Unit of digital information

The gigabyte (/ˈɡɪɡəbaɪt, ˈdʒɪɡəbaɪt/) is a multiple of the unit byte for digital information. The prefix giga- means 10^{9} in the International System of Units (SI). Therefore, one gigabyte is one billion bytes. The unit symbol for the gigabyte is GB.

This definition is used in all contexts of science (especially data science), engineering, business, and many areas of computing, including storage capacities of hard drives, solid-state drives, and tapes, as well as data transmission speeds. The term is also used in some fields of computer science and information technology to denote 1073741824 (1024^{3} or 2^{30}) bytes, however, particularly for sizes of RAM. Thus, some usage of gigabyte has been ambiguous. To resolve this, IEC 80000-13 states that a gigabyte (GB) is 10^{9} bytes and specifies the term gibibyte (GiB) to denote 2^{30} bytes. These differences are still readily seen, for example, when a 400 GB drive's capacity is displayed by Microsoft Windows as 372 GB instead of 372 GiB. Analogously, a memory module that is labeled as having the size "1 GB" has one gibibyte (1 GiB) of storage capacity.

In response to litigation over whether the makers of electronic storage devices must conform to Microsoft Windows' use of a binary definition of "GB" instead of the metric/decimal definition, the United States District Court for the Northern District of California rejected that argument, ruling that "the U.S. Congress has deemed the decimal definition of gigabyte to be the 'preferred' one for the purposes of 'U.S. trade and commerce.

Multiple-byte unitsv; t; e;
| Decimal |  |  |  | Binary |  |  |  |  |  |
| Value |  | SI |  | Value |  | IEC |  | JEDEC |  |
| 1000 | 10^{3} | kB | kilobyte | 1024 | 2^{10} | KiB | kibibyte | KB | kilobyte |
| 1000^{2} | 10^{6} | MB | megabyte | 1024^{2} | 2^{20} | MiB | mebibyte | MB | megabyte |
| 1000^{3} | 10^{9} | GB | gigabyte | 1024^{3} | 2^{30} | GiB | gibibyte | GB | gigabyte |
| 1000^{4} | 10^{12} | TB | terabyte | 1024^{4} | 2^{40} | TiB | tebibyte | TB | terabyte |
| 1000^{5} | 10^{15} | PB | petabyte | 1024^{5} | 2^{50} | PiB | pebibyte | — |  |
| 1000^{6} | 10^{18} | EB | exabyte | 1024^{6} | 2^{60} | EiB | exbibyte | — |  |
| 1000^{7} | 10^{21} | ZB | zettabyte | 1024^{7} | 2^{70} | ZiB | zebibyte | — |  |
| 1000^{8} | 10^{24} | YB | yottabyte | 1024^{8} | 2^{80} | YiB | yobibyte | — |  |
| 1000^{9} | 10^{27} | RB | ronnabyte | 1024^{9} | 2^{90} | RiB | robibyte | — |  |
| 1000^{10} | 10^{30} | QB | quettabyte | 1024^{10} | 2^{100} | QiB | quebibyte | — |  |
Orders of magnitude of data

==Definition==
The term gigabyte has a standard definition of 1000^{3} bytes, as well as a discouraged meaning of 1024^{3} bytes. The latter binary usage originated as compromise technical jargon for byte multiples that needed to be expressed in a power of 2, but lacked a convenient name. As 1024 (2^{10}) is approximately 1000 (10^{3}), roughly corresponding to SI multiples, it was used for binary multiples as well.

Part of a data file
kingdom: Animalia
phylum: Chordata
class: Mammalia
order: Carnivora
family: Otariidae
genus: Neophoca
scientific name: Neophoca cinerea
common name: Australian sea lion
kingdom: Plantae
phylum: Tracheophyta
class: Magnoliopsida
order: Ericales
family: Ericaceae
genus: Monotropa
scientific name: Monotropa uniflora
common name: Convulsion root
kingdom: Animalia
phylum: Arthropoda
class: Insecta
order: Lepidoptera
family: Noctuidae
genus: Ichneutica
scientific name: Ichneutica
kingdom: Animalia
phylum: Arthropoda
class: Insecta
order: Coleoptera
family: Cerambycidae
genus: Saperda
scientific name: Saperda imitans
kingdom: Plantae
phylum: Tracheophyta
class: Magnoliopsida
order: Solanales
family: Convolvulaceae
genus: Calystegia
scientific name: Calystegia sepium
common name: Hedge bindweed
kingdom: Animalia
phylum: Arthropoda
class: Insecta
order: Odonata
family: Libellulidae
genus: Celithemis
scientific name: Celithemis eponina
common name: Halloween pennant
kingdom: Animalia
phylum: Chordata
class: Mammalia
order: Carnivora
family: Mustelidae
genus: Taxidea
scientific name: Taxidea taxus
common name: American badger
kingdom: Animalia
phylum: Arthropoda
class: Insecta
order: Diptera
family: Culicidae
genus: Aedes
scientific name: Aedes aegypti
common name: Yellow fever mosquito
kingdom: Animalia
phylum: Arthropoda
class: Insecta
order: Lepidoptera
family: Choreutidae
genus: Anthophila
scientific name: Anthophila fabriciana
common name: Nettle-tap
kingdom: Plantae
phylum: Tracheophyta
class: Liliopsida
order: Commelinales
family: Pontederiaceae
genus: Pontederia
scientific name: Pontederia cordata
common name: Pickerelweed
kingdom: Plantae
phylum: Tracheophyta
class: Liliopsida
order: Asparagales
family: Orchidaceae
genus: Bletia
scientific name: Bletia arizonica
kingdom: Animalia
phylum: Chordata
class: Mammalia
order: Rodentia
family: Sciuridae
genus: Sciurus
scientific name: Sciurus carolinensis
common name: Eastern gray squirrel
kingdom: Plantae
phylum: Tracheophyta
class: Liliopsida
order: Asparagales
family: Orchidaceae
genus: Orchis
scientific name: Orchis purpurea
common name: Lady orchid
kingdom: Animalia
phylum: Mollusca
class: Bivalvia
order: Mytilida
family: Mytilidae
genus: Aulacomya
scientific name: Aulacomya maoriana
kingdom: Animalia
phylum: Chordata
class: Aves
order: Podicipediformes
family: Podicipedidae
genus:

▸ **Tasks to carry out**:
**A)** Answer these questions from the gigabyte excerpt:
(i) What does the prefix giga- mean in the International System of Units?
(ii) What term does IEC 80000-13 specify to denote 2^30 bytes?
(iii) Which court rejected the argument that storage device makers must conform to the binary definition used by Microsoft Windows?
**B)** Repeat the gigabyte excerpt word for word from "In response to" up to and including "trade and commerce.".

▸ **Task-by-task outputs**:
**A)**
(i) 10^9
(ii) Gibibyte (GiB)
(iii) The United States District Court for the Northern District of California

**B)**
In response to litigation over whether the makers of electronic storage devices must conform to Microsoft Windows' use of a binary definition of "GB" instead of the metric/decimal definition, the United States District Court for the Northern District of California rejected that argument, ruling that "the U.S. Congress has deemed the decimal definition of gigabyte to be the 'preferred' one for the purposes of 'U.S. trade and commerce.